■ Text shown:
****************************************
NEARY: And it turns out that was not necessarily the case.
LEWIS: It was definitely not the case. The losses were just breathtaking, you know, hundreds and hundreds of thousands of dollars in banking losses for every man, woman and child in Iceland. But they basically walked away from most of their debts. So they've kind of gone on their way.
NEARY: Yeah. And meanwhile, let's go to Ireland now, because the Irish, you say, the famously pessimistic Irish were discovering optimism. They had an incredible real estate bubble. But as you describe it, this real estate boom had, quote "the flavor of a family lie." What do you mean by that?
LEWIS: Well, in both cases, the bank sunk the country. But the Icelanders' banks did this by essentially handing money to Icelandic tycoons to buy things overseas. It was a conquering impulse. The Irish, left alone in a dark room with a pile of money, wanted to buy Irish land. And they drove the prices up absurdly. But nobody said it. They all sort of kept mum. Swept...
NEARY: Swept it under the table. Swept it under the table, so to speak.
LEWIS: Swept it under the table. That's right.
LEWIS: If you think about the Irish history, it's kind of an atavistic response. The Irish have always been in less control of their land than most peoples in history. They have had, until recently in history, long experience with nothing but poverty and economic failure.
NEARY: And as you point out, unlike Iceland, Ireland is going to pay off its debts and it's going to be...
NEARY: Well, they're going to try to, or they feel obliged to. Let's put it that way.
LEWIS: That's the point...
NEARY: And it's going to be tough.
****************************************
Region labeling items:
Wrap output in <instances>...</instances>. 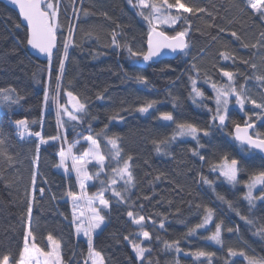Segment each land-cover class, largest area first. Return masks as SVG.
Listing matches in <instances>:
<instances>
[{
	"label": "trees",
	"instance_id": "obj_1",
	"mask_svg": "<svg viewBox=\"0 0 264 264\" xmlns=\"http://www.w3.org/2000/svg\"><path fill=\"white\" fill-rule=\"evenodd\" d=\"M52 2L58 5L59 24L51 65L48 58L38 59L30 52L27 29L12 9L0 3V89H12L13 97H19V102L11 107L0 99V138L5 141L4 154L0 155V257L10 254L18 258L24 246L29 203L30 228L38 246L46 249L47 236L51 234L60 244L62 264H83L89 255L87 240L76 237L68 201L70 190L78 193L77 181L72 173L65 176L58 170L61 144L49 139L58 137L61 129L65 130V144L74 146V155H83L87 148L84 138L91 135L100 146L108 144L109 138L116 139L121 163L132 158L129 163L134 183L128 194L120 201L110 197L107 200L125 220L123 238L129 237L126 242L146 249L143 264H247L240 256L230 257L229 247L264 257V236L258 234L264 229V202L250 205L244 199V184L264 160L230 135L231 121L243 124L249 116L255 121L256 130L264 133V119L255 115L262 110L247 106L240 112L232 107L226 128L212 126L216 106L214 93L207 86L213 82L218 86L227 84L221 69L231 71L237 88L243 86L248 97L264 103V81L256 79L264 75V19L248 8L247 0H187L206 11L183 13L175 26L163 29L171 35L188 31L189 47L185 53L174 59L144 62L131 57L124 47L127 44L135 51H146L149 31L147 22L139 15L140 9L130 6L128 0ZM233 31L239 40L231 35ZM114 34L120 47L112 43ZM66 40L74 41V45L69 46L59 82L60 103L72 110L65 94L71 91L81 103H86V110L77 114L79 122L64 117L61 127L54 118L52 103L45 105L44 93L48 89L51 94L55 88L58 61L63 59ZM245 44L249 46L244 47ZM253 44L257 47H251ZM222 52L228 53L230 59L224 60ZM253 63L257 65L255 70L250 67ZM138 76L146 77L148 83L139 82ZM192 80L204 92L203 100L194 102ZM153 100L157 103L147 113L137 110ZM161 112H172L176 121L194 123L209 130L210 135H200L199 143L171 140L176 125L162 121ZM21 119L27 120L29 131L40 132L48 142L22 138L15 126V121ZM154 141L169 142L161 144L162 150L157 152ZM225 154L240 161L237 186H229L211 170ZM201 155L204 160L199 158ZM105 159L110 167L109 157ZM201 176L212 183H203ZM103 189L94 184L87 191L92 196ZM218 195L233 207L229 208ZM205 207L212 208L215 222L223 224V246L205 238L214 231L212 224L206 230L187 235L189 228L202 220ZM129 211L137 218L145 217L143 229L132 223ZM161 222L163 229L159 227ZM228 228L233 231L228 232ZM142 231H148L152 239L143 240ZM173 241H179V253L166 247L165 242ZM196 250L215 255L197 259L190 254ZM120 259V264H130L122 253Z\"/></svg>",
	"mask_w": 264,
	"mask_h": 264
},
{
	"label": "snow or ice",
	"instance_id": "obj_2",
	"mask_svg": "<svg viewBox=\"0 0 264 264\" xmlns=\"http://www.w3.org/2000/svg\"><path fill=\"white\" fill-rule=\"evenodd\" d=\"M14 5H18L20 15L23 18V21H26L28 36L27 44L30 45L33 49H36L39 53L45 54L48 58L49 65L52 64V57L54 49H57L58 37L57 30L59 24V12L58 5L53 3L52 0H11ZM130 5L133 7H138L140 9L139 15H141L144 21L147 22L149 26V31L147 33V50L146 51H135L131 45L125 44L124 47L128 51L131 57H135L138 60L142 59L144 62L152 61L154 58L159 57L165 50H170L172 52H181L185 53V50L189 47L186 36L188 35L187 30L177 31L174 35H169L166 31L160 30L161 25H167L168 27H173L181 19L183 13L196 14L203 13L206 11L205 8H202L196 4H191L187 0H128ZM247 6L252 12L257 13L260 18L264 19V0H247ZM147 10V11H145ZM172 10H175L176 14H172ZM105 15H107L105 13ZM224 31V29H220ZM231 35L237 40L240 37L236 32H232ZM112 43L114 46L120 47L121 45L117 41V36L114 34L112 36ZM70 44L74 45V41L66 40L63 43V59H59V74L57 75V85L56 91H53L50 94L48 89L44 93V103L47 105L49 102L55 105L56 107V116L58 124L63 127L65 120L64 117H67V121L79 122L80 117L78 113H83L86 110V103H81L78 97H76L71 91L66 92V96L70 98L72 105V110L59 102L60 84L62 73L65 67V60L69 56V46ZM249 45L245 44L244 47ZM251 47H257L256 44L251 45ZM224 60L230 59V56L226 52L220 54ZM248 63V61H244ZM250 67L255 70L257 65L255 63L251 64ZM222 75L228 78V83L225 85H217L215 82L212 83V88L215 92L214 101H215V111L208 109L209 112H213L211 120L212 126H218L219 128H226L228 126V110L230 104V98L234 97L236 105L239 106L241 110L244 109L245 103H251L256 109L262 110L264 113V103H259L255 99H251L247 96L246 90L241 86L237 88L234 83V74L231 71H224L221 69ZM51 74V72H50ZM257 80L264 81V75L256 77ZM137 80L141 83L147 84L148 81L146 77L138 76ZM12 89H0V99H2L7 107L19 102V97H13ZM192 93L195 97L205 98L204 92L201 91L196 86V81L192 80ZM102 98V97H100ZM157 102L155 100L148 101L145 104L139 106L137 110L140 113H147L149 109H152ZM262 113H255L258 118L264 119ZM163 121H169L176 125L175 132L170 138L175 140L178 137H191L193 140H197L199 143L198 137L202 133L203 136L207 137L210 135V131L207 129H201L197 125L191 122L183 121L178 122L173 116L172 112H161L160 117ZM218 121V125L217 122ZM234 132L230 133L233 139L242 146H246V150L249 152H257L261 155V158L264 159V133L256 130L255 121L252 120L251 116L244 121L243 124L231 121ZM15 124L20 128V136L35 135L40 137V143H47L40 132H31L28 128L27 120L21 119L16 120ZM3 136V132L0 131V137ZM60 137H50L51 140H57ZM86 142L89 143V148L83 152L82 156L74 155L73 147L69 146L66 149H62L59 152V159L61 167H64L65 171H68L67 161L71 160V169L75 172L76 179L79 183V188L81 189L80 193L73 191L68 192V196L73 202V221L76 224L77 233L83 232L86 236L89 248V254L93 258L92 264H104V258L102 253L95 251L93 248V233L100 229L105 222V216L101 214L103 208L109 207V201L104 198L105 190L99 192L98 197H90L86 189V182L92 180L94 177L88 171V165L91 163V159H95L97 164L100 166V170L95 173V176H99L103 171L106 165L104 164L105 157L100 152V145L98 139H94L93 136L89 135L84 138ZM108 142L111 144L112 148L115 150L113 159L116 160V167L111 168L112 177L107 181V185L112 190V194L115 197H119L123 200V195L120 191L116 190V185L119 181H123L125 185H132L134 183V176L130 167L131 157L123 160L121 163V150L117 145L116 139L109 138ZM169 141H159L155 142L156 151L160 152L162 149L161 144H167ZM4 139L0 138V155L4 154ZM39 146H37L38 152ZM194 154H196L194 152ZM201 160H204V156L199 157ZM11 160V157H8ZM38 160V156H37ZM213 172H218V175L223 177L230 184H237L238 175L241 171L240 161L236 158H230L227 154L223 155L218 163L213 164L211 167ZM35 174L32 177L33 181V193H35ZM201 180L205 184H211L212 182L201 176ZM247 192L244 195L251 205L253 201L260 200L264 202V164L261 165L259 169L253 171L249 176V181L246 183ZM254 191H259V195H254ZM41 194L43 189H40ZM221 201L227 203L229 208H232L233 205L231 202L226 201L225 197L218 195L217 197ZM98 204L102 207H97ZM199 207V206H198ZM76 209H79L77 213ZM28 214H29V228L24 236V246L19 251L18 258H13L10 254H5L0 257V264H62L61 255L59 252L60 244L54 237L49 234L47 240L52 245V251H46L45 249L39 247L36 243V238L30 228V219H31V203L28 205ZM127 215L132 218V223L138 225L143 229L145 217L139 216L138 218L134 216L132 211H129ZM237 215L240 213L237 212ZM241 219L246 220L247 223L252 224L253 221L247 219L246 217L241 216ZM212 224L214 225V231H211L209 235L205 238L209 241L214 242L215 244L223 246L222 232L224 231L222 222H215L214 210L210 207L204 208V215L202 220L196 223L194 226L190 227L187 235L192 236L197 233L200 229H207V227ZM159 227L163 229L165 227L164 223L161 222ZM228 232H232V228L227 229ZM143 239L150 241L152 239L148 231H142ZM264 236V229H261L258 233ZM31 238V246H29V240ZM125 240H128L129 237L125 236ZM166 247L174 248L177 253L181 251L179 247V241H173L171 243L165 242ZM133 251L136 253L137 259L143 264L145 259L146 249L140 244L132 243ZM228 255L230 257L240 256L242 257L247 264H264V257H256L255 255H248L246 251L240 250L236 251L233 248L229 247L227 249ZM195 258H210L215 254L213 252L205 250H196L195 252L190 253ZM43 258V259H41ZM87 264V262H85ZM178 264V261H177ZM203 264V262H202Z\"/></svg>",
	"mask_w": 264,
	"mask_h": 264
},
{
	"label": "rangeland",
	"instance_id": "obj_3",
	"mask_svg": "<svg viewBox=\"0 0 264 264\" xmlns=\"http://www.w3.org/2000/svg\"><path fill=\"white\" fill-rule=\"evenodd\" d=\"M130 6H133V5H130ZM174 11L175 10H172V14H173ZM255 14H257V13H255ZM166 28H171V27H168L167 25H161V29L160 30H163V29H166ZM169 35H171V34H169ZM225 78L228 81V78L227 77H225ZM207 86L214 93V96H215V92H214L212 86L209 85V84ZM193 96H194V94H193ZM195 99L199 100L201 98L195 97ZM59 102H60V97H59ZM247 106H251L252 108H254V106L252 104H249L248 102H246L245 106H244V109ZM232 107L237 108L240 112H243V110H244V109L241 110L239 108V106L236 105L234 97L230 98L229 110ZM252 108L250 109V111L252 110ZM66 119H67V117H66ZM217 124H218V121H217ZM15 126L20 130L19 126H17L16 124H15ZM62 131H61V142H63V149H66L67 147H69V145H65V142L67 143V141L64 140L65 137L63 136V132ZM200 135H203V134L201 133ZM21 137L22 138L34 137L36 139H40V137H37L35 135H28V134H25L24 136H21ZM188 139L193 140L191 137H182V138L178 137L175 140H188ZM86 143H87V148H86V150H87L89 148V143L88 142H86ZM100 152H101V154L104 157L105 156L109 157V164L108 165H111V166L110 167L107 166L106 159H105L104 160V164L106 165V167L104 168V171L99 176H95V173H97L100 170V166L97 164L95 159H92L90 157L91 163L87 167H88L89 173L91 175H93L94 178L92 180H89V181L86 182L85 191L87 192V194L90 197H98L99 193L94 194V195L91 196L88 193V191H87L88 187L96 184V186H99L100 188L101 187L102 188H104V187L108 188V190L104 192V198L105 199H108L110 197V198H112L115 201H120L121 199L119 197L113 196L111 188H109L108 185H107V181L113 175L112 172H111V168L116 167V160L113 159L115 150L112 148L111 144L108 143V144H103V145L100 146ZM80 156H82V155H80ZM71 163L72 162L69 159L67 161V164H68V171L67 172L65 171L64 167H61V166H59L58 170L62 174H64L65 176H68L70 173H72L74 175L75 179H76L75 172L71 169ZM59 165H60V159H59ZM76 181H77V179H76ZM225 182L229 186H237V184L239 183L238 182L237 184L233 185V184H230L229 182H227L226 180H225ZM130 186L131 185H125L123 183V181H119L118 184L115 187H116V190H118V191H119V188H121L120 192L122 193V195L126 196L128 194V190L130 189ZM244 186H245V193H246L247 192L246 183L244 184ZM77 187H78V193H80L81 189L79 188L78 181H77ZM254 195L258 196L259 195V191H254ZM68 201L70 202L69 204L72 206L71 216H72V223H73L74 228H75L76 237H78V238L81 237V238H84V239L87 240L88 238L86 236H84L83 232L77 233L76 224L73 221V211H74L73 202L71 201L70 197H68ZM257 202H262V201L256 200V201H253L252 204H255ZM96 206L97 207H102V206H100L98 204V199H97ZM76 211L78 213L79 209H76ZM101 214L105 216V222L101 226L100 229H97L93 233L92 243H93L94 250L95 251H99L100 253H102V256L104 258V264H120V261H121L120 253L123 254L125 259L129 260L130 264H138L140 260L137 259L136 253L133 251L132 245L128 244L126 242V240L123 238V225H124L125 220L121 219L117 215V213L114 210H112L110 203H109V207L108 208H103ZM136 226H138V225H136ZM28 228H29V219H28L27 224H26L25 233L28 230ZM203 230H206V229H200L199 231H203ZM142 238H143V236H142ZM212 243L215 244L214 242H212ZM215 245L219 246L218 244H215ZM29 246H31V238L29 240ZM45 250L46 251H52V245L50 244V242L48 240H47V248ZM59 252H60V249H59ZM87 258H88V262L87 263L88 264H92V259L93 258L90 256V254L88 255ZM41 259H43V258H41Z\"/></svg>",
	"mask_w": 264,
	"mask_h": 264
},
{
	"label": "water",
	"instance_id": "obj_4",
	"mask_svg": "<svg viewBox=\"0 0 264 264\" xmlns=\"http://www.w3.org/2000/svg\"><path fill=\"white\" fill-rule=\"evenodd\" d=\"M0 3L4 4L6 7L12 9L19 17L22 25L27 29V24L26 21H23L22 16L20 15L19 12V7L18 5H14L11 0H0ZM28 32V30H27ZM29 50L30 52L38 59H44L47 58V56L45 54L39 53L36 49H33L30 45H29ZM146 50H147V40H146ZM55 51V49H54ZM53 51V53H54ZM181 52L177 51V52H172L170 50H165L159 57L154 58V60L152 61H160L163 59H174L176 56H178ZM233 132H234V128H233ZM235 141V140H234ZM236 142V141H235ZM238 143V142H236ZM239 144V143H238ZM246 148V146H244ZM255 154L259 155L261 157V155L257 152H254ZM264 160V159H263Z\"/></svg>",
	"mask_w": 264,
	"mask_h": 264
},
{
	"label": "built area",
	"instance_id": "obj_5",
	"mask_svg": "<svg viewBox=\"0 0 264 264\" xmlns=\"http://www.w3.org/2000/svg\"><path fill=\"white\" fill-rule=\"evenodd\" d=\"M73 18V15H71V17H70V19H72ZM58 74H59V71H58ZM60 82V81H59ZM57 83H58V81H56V85H57ZM56 85H55V88H54V90L53 91H56L57 89H56ZM53 105V115H54V118H55V120H56V122H57V116H56V107H55V105L54 104H52ZM57 124H58V122H57ZM58 126H59V124H58ZM63 130V131H62ZM61 131L63 132V136L65 137V130L64 129H61ZM58 137H60L59 139H57L58 141H59V143L61 144V146H60V151L63 149V146H62V143L63 142H61V132H60V135L58 136ZM64 140H65V138H64ZM66 141V140H65ZM66 143V142H65ZM65 145H67V144H65ZM85 262H88V258L85 260ZM85 262L83 263V264H85ZM88 264V263H87Z\"/></svg>",
	"mask_w": 264,
	"mask_h": 264
}]
</instances>
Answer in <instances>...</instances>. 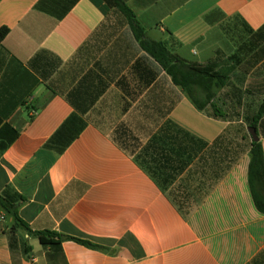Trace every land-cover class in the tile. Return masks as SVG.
<instances>
[{"label":"crops","instance_id":"crops-1","mask_svg":"<svg viewBox=\"0 0 264 264\" xmlns=\"http://www.w3.org/2000/svg\"><path fill=\"white\" fill-rule=\"evenodd\" d=\"M126 4L150 39L217 63L225 116L199 111L102 0H0V195L65 238L42 245L0 204V264H264L242 119L222 108L264 104V0ZM168 121L208 145L166 184L138 156ZM257 132L264 148V115Z\"/></svg>","mask_w":264,"mask_h":264},{"label":"trees","instance_id":"trees-1","mask_svg":"<svg viewBox=\"0 0 264 264\" xmlns=\"http://www.w3.org/2000/svg\"><path fill=\"white\" fill-rule=\"evenodd\" d=\"M102 1L106 6L115 9L124 17L140 48L160 65L166 75L170 77L172 83L184 92L199 111L206 112L208 108H211L213 117L222 118L225 116L214 104L213 100L216 96L215 89L224 88L229 78L218 70L215 61L201 65L181 59L178 55L169 51L163 42L152 40L147 36L146 29L127 6L126 0ZM8 33L9 30L7 28L0 30V43L4 41ZM262 33L264 34V29L253 34V37H258ZM263 115L264 104L256 115L247 119V127L256 128L258 131ZM247 135L250 139L249 151L251 153L248 175L250 190L256 208L260 213L264 214V148L261 141L254 142L249 132H247ZM242 139L245 141V136ZM49 145H51V142ZM207 145L203 140L196 138L172 121H168L159 134L147 143L138 158L152 176L157 178L165 176L163 182L168 184L178 172L184 171L193 156ZM20 201H22V197L17 194L11 197L0 195V204L14 217V228L25 229L33 233L39 237L40 242L44 246L61 244L62 236L56 232H33L30 229L29 225L18 215L17 205ZM67 239L87 247L97 248V246L89 242L72 237Z\"/></svg>","mask_w":264,"mask_h":264},{"label":"rangeland","instance_id":"rangeland-1","mask_svg":"<svg viewBox=\"0 0 264 264\" xmlns=\"http://www.w3.org/2000/svg\"><path fill=\"white\" fill-rule=\"evenodd\" d=\"M222 108L225 111H228V118L232 121L238 122L239 120L242 119V123L239 124H235V125H231V129H233V131L236 132H240V136H245V138H247V141L245 140H241V153L242 155H244L247 152V149L249 148V137L247 135V126H248V118H250L254 113H256V109L253 108H245L244 110H239L236 108H233L230 106H222ZM210 111H212V109L210 108ZM213 112V111H212ZM238 130V131H237ZM241 137V138H242Z\"/></svg>","mask_w":264,"mask_h":264},{"label":"water","instance_id":"water-1","mask_svg":"<svg viewBox=\"0 0 264 264\" xmlns=\"http://www.w3.org/2000/svg\"><path fill=\"white\" fill-rule=\"evenodd\" d=\"M248 132H249V134L252 137V140L254 142H259L260 141V137L258 135V132H257V129L256 128L250 127L248 129ZM62 239H65V238L63 237Z\"/></svg>","mask_w":264,"mask_h":264}]
</instances>
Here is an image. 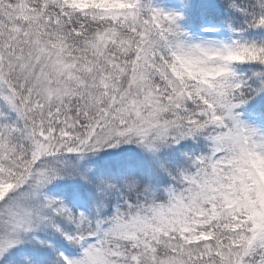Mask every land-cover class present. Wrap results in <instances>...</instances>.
I'll return each mask as SVG.
<instances>
[{
  "label": "snow or ice",
  "instance_id": "1",
  "mask_svg": "<svg viewBox=\"0 0 264 264\" xmlns=\"http://www.w3.org/2000/svg\"><path fill=\"white\" fill-rule=\"evenodd\" d=\"M0 264H264V0H0Z\"/></svg>",
  "mask_w": 264,
  "mask_h": 264
}]
</instances>
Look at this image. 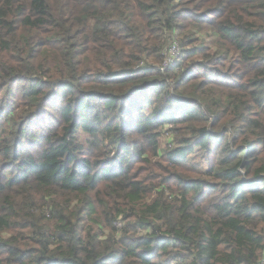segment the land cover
<instances>
[{
    "label": "trees",
    "instance_id": "obj_1",
    "mask_svg": "<svg viewBox=\"0 0 264 264\" xmlns=\"http://www.w3.org/2000/svg\"><path fill=\"white\" fill-rule=\"evenodd\" d=\"M263 251L264 0H0V264Z\"/></svg>",
    "mask_w": 264,
    "mask_h": 264
},
{
    "label": "built area",
    "instance_id": "obj_2",
    "mask_svg": "<svg viewBox=\"0 0 264 264\" xmlns=\"http://www.w3.org/2000/svg\"><path fill=\"white\" fill-rule=\"evenodd\" d=\"M181 54L182 50L178 41H171V43L162 50L164 60L160 66V70L165 71L166 69L173 67L179 61ZM257 264H264V251Z\"/></svg>",
    "mask_w": 264,
    "mask_h": 264
},
{
    "label": "rangeland",
    "instance_id": "obj_3",
    "mask_svg": "<svg viewBox=\"0 0 264 264\" xmlns=\"http://www.w3.org/2000/svg\"><path fill=\"white\" fill-rule=\"evenodd\" d=\"M204 36H202V40L205 42L206 45L212 46L213 48L217 49V44H216V36L215 35H206L203 33ZM172 141V136L171 133H166L164 136L160 138V145L163 149H165L168 146V143Z\"/></svg>",
    "mask_w": 264,
    "mask_h": 264
}]
</instances>
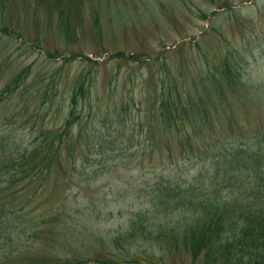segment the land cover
Segmentation results:
<instances>
[{"label":"rangeland","instance_id":"rangeland-1","mask_svg":"<svg viewBox=\"0 0 264 264\" xmlns=\"http://www.w3.org/2000/svg\"><path fill=\"white\" fill-rule=\"evenodd\" d=\"M225 61L235 65L232 82L221 78ZM25 68L19 87L0 103V123H10L25 144L46 128L63 127L79 79L88 95L80 99L81 117L70 134L71 156L64 151L46 191H25L34 194L29 207L45 214L66 209L60 228L88 236L98 231L108 239L127 227L131 213L148 207L140 184L160 172L169 175L174 167L182 168L178 173L190 171L194 159L183 157L204 146V131L207 141L256 139L264 132V94L242 84L264 85V0H0V90ZM171 85L183 100L197 101L212 128L193 131L187 124L188 132L177 133L164 126L161 91ZM208 85L215 91L210 93ZM199 112L185 115L200 121ZM109 127L114 131L108 171L90 180L78 176L83 164L102 157L94 152L95 132ZM43 226L31 251L9 256L0 248V264H38L39 259L138 264L113 260L117 249L108 241H77L55 230L54 223ZM169 251L159 250L163 261L193 264L187 252ZM97 255L107 262L97 263ZM151 258L141 264L158 256Z\"/></svg>","mask_w":264,"mask_h":264},{"label":"trees","instance_id":"trees-1","mask_svg":"<svg viewBox=\"0 0 264 264\" xmlns=\"http://www.w3.org/2000/svg\"><path fill=\"white\" fill-rule=\"evenodd\" d=\"M116 56L123 57L124 53L118 52ZM234 69L231 61L223 63L220 69L223 83L234 80ZM24 73L27 74L26 68L4 85L0 103L19 87ZM238 81L241 82V77ZM242 84L264 94V85L256 87L243 80ZM206 88L210 93L215 91L210 85ZM220 91L224 94L226 88L220 85ZM87 96L83 80L79 79L78 89L72 91L70 111L63 127L46 128L29 144L24 143L15 129L8 128L10 123H0V201L5 199L4 203L0 202V248L8 249L9 256L24 249L31 251L35 239L46 230L43 225L54 223L55 230L77 241L89 237L99 244L108 241L116 247L113 260L117 258L119 263H148L147 258L158 256L151 264H171L159 256V250H171L187 252L193 264H264V132L254 140L216 137L207 141V130L204 131L201 140L204 146L197 149L195 156L188 153L183 157L194 159L190 171L178 173V169L182 170L179 167L169 175L160 172L153 181L140 184L141 190L146 189L148 207L131 213L127 227L118 229L108 239L98 231H90L88 236L82 231L60 228L66 211L61 207L48 211L50 214L31 209L34 194L25 191L29 187L33 193L40 188L47 189L52 175L60 171L64 151L71 156L75 146L70 134L81 117L80 99ZM192 109L200 110V121L187 118L190 115L185 114ZM159 115L164 126L177 133L186 132L187 124L192 125L193 131L214 125L193 97L183 100L178 87L172 85L164 86L161 91ZM113 131L109 127L95 132L97 150L94 152L102 157L88 166L83 164L77 171L78 176L89 175L90 180L108 171L106 159L112 157L108 146L112 145L110 133ZM191 150L194 151L193 146ZM243 176L256 184L249 186ZM142 248L144 256L140 255ZM45 260L39 259L38 264H47ZM93 260L107 262L98 255ZM53 264H74V261L60 259Z\"/></svg>","mask_w":264,"mask_h":264}]
</instances>
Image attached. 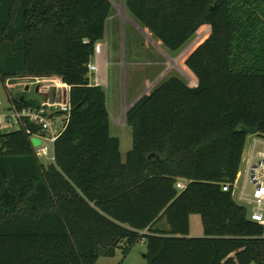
****************************************
■ Given request 1:
Return the passage of the interview starting with "LEWIS: Swept it" and going on through "it that way.", copied word for word.
■ Given request 2:
In the interview, what reason does Lewis give for calling the Irish behavior an atavistic response? Answer in one to three sentences.

■ Final answer 1:
LEWIS: Swept it under the table. That's right.
LEWIS: If you think about the Irish history, it's kind of an atavistic response. The Irish have always been in less control of their land than most peoples in history. They have had, until recently in history, long experience with nothing but poverty and economic failure.
NEARY: And as you point out, unlike Iceland, Ireland is going to pay off its debts and it's going to be...
NEARY: Well, they're going to try to, or they feel obliged to. Let's put it that way.

■ Final answer 2:
Lewis points to Irish history. He says the Irish have always had less control of their land than most peoples. Until recently, they had long experience with nothing but poverty and economic failure.